Problem statement :: Collect every line below that contains the word "pixels".

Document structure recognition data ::
..........
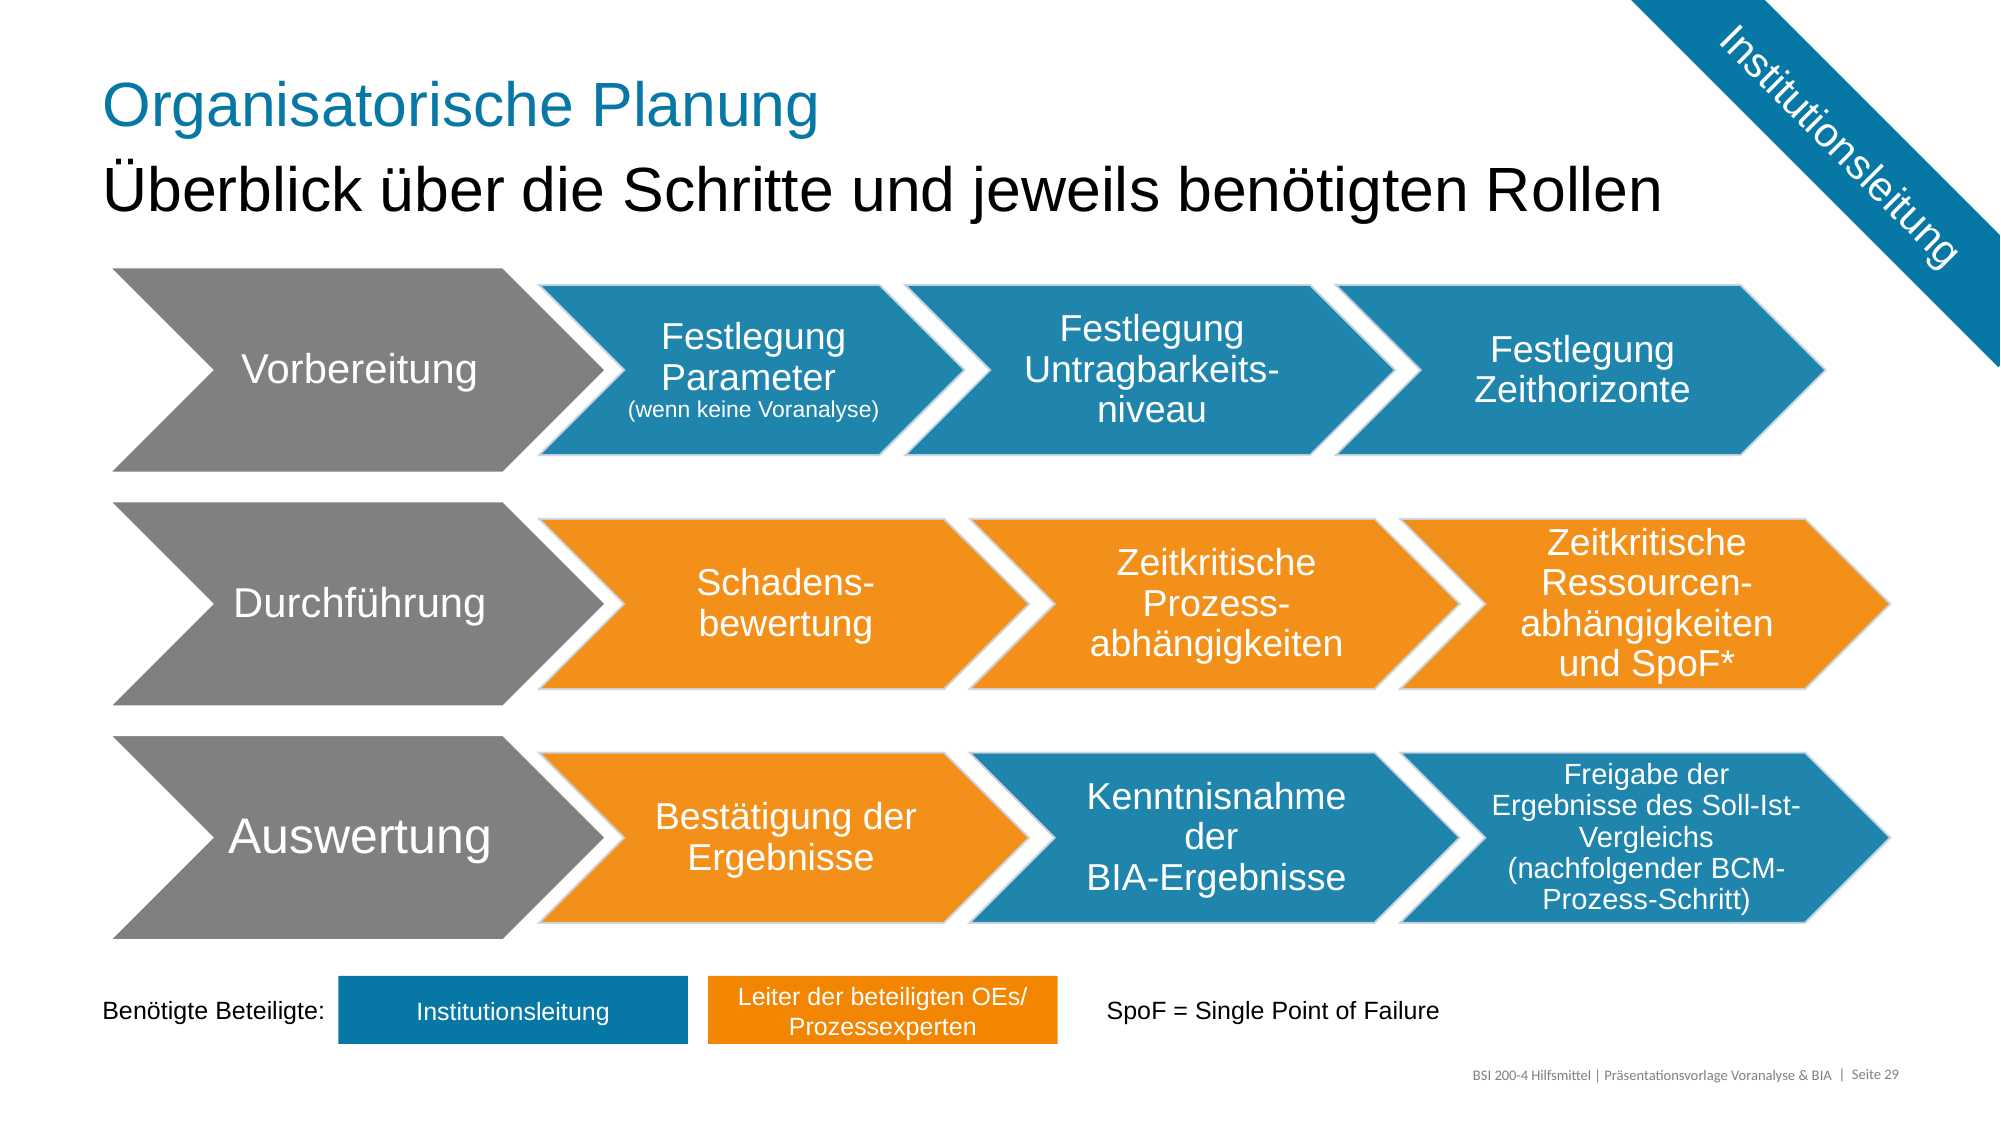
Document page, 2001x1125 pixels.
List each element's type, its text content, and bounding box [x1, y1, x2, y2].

footer BSI 200-4 Hilfsmittel | Präsentationsvorlage Voranalyse & BIA [1155, 1058, 1833, 1086]
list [102, 267, 1898, 941]
list Überblick über die Schritte und jeweils benötigten Rollen [102, 148, 1686, 220]
text_box SpoF = Single Point of Failure [1106, 994, 1441, 1025]
title Organisatorische Planung [102, 66, 1685, 148]
text_box Benötigte Beteiligte: [102, 994, 327, 1025]
text_box Institutionsleitung [1629, 0, 2000, 369]
text_box Leiter der beteiligten OEs/ Prozessexperten [707, 975, 1059, 1045]
text_box Institutionsleitung [337, 975, 689, 1045]
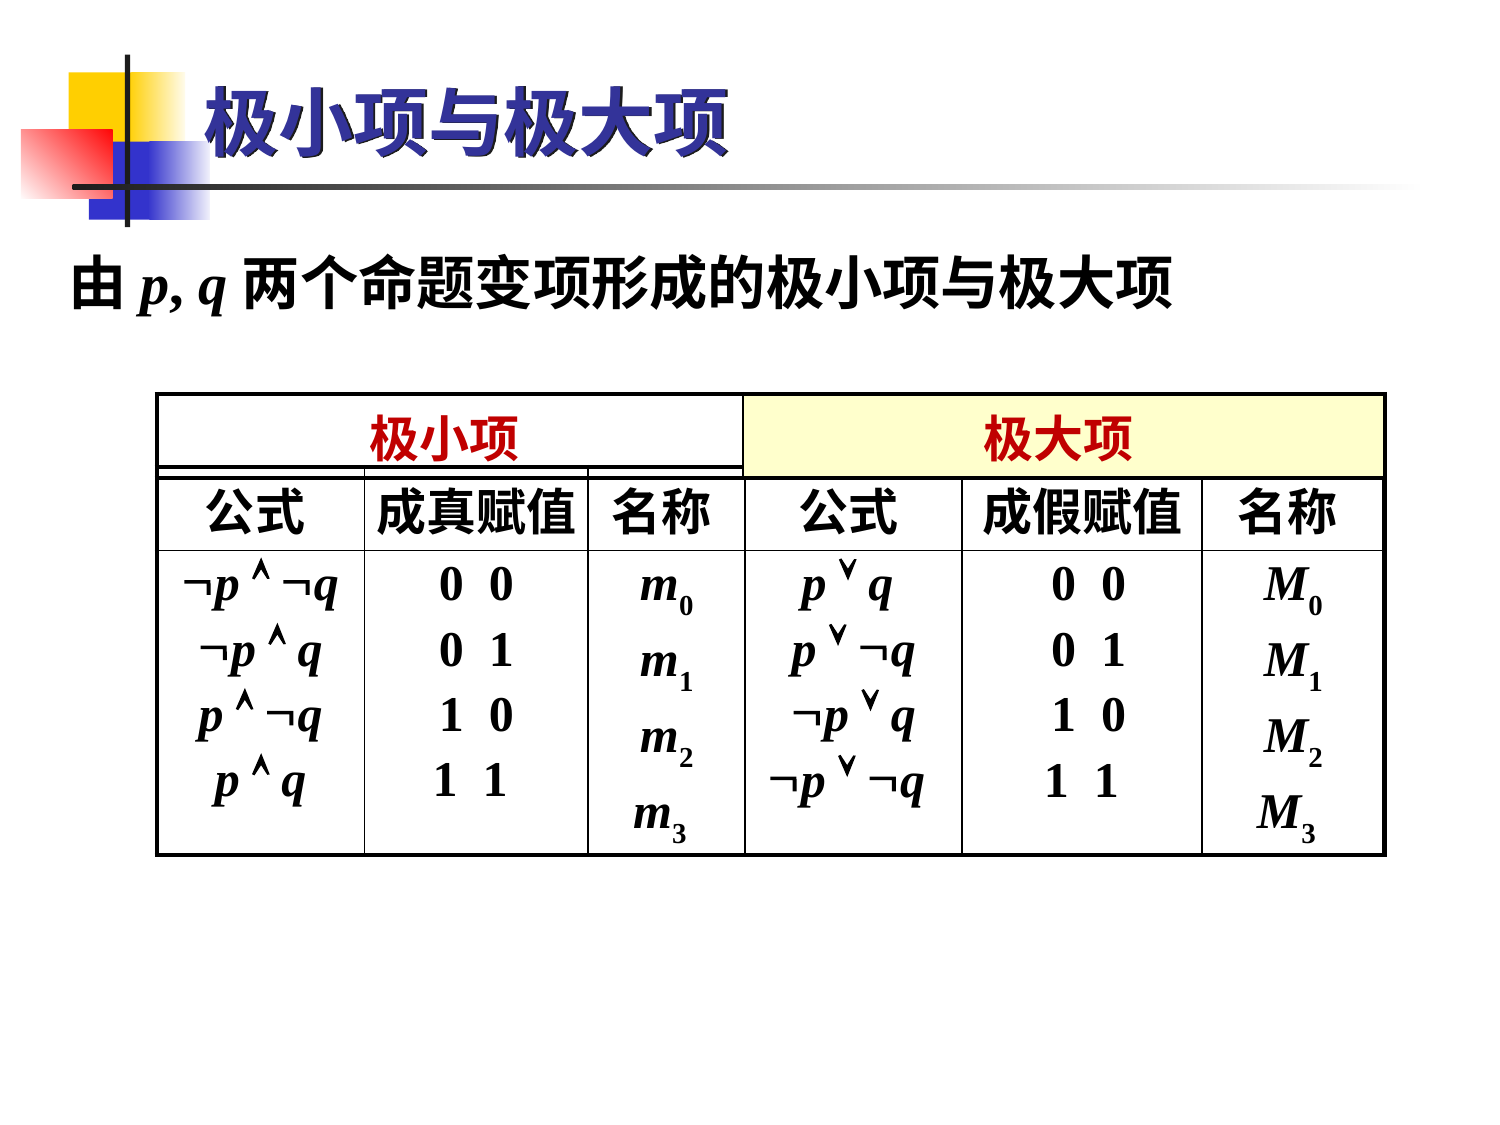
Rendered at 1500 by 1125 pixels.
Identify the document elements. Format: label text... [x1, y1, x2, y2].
..........
Solution for this exercise ::
Document page, 2001x1125 pixels.
Rendered at 1500 by 1125 pixels.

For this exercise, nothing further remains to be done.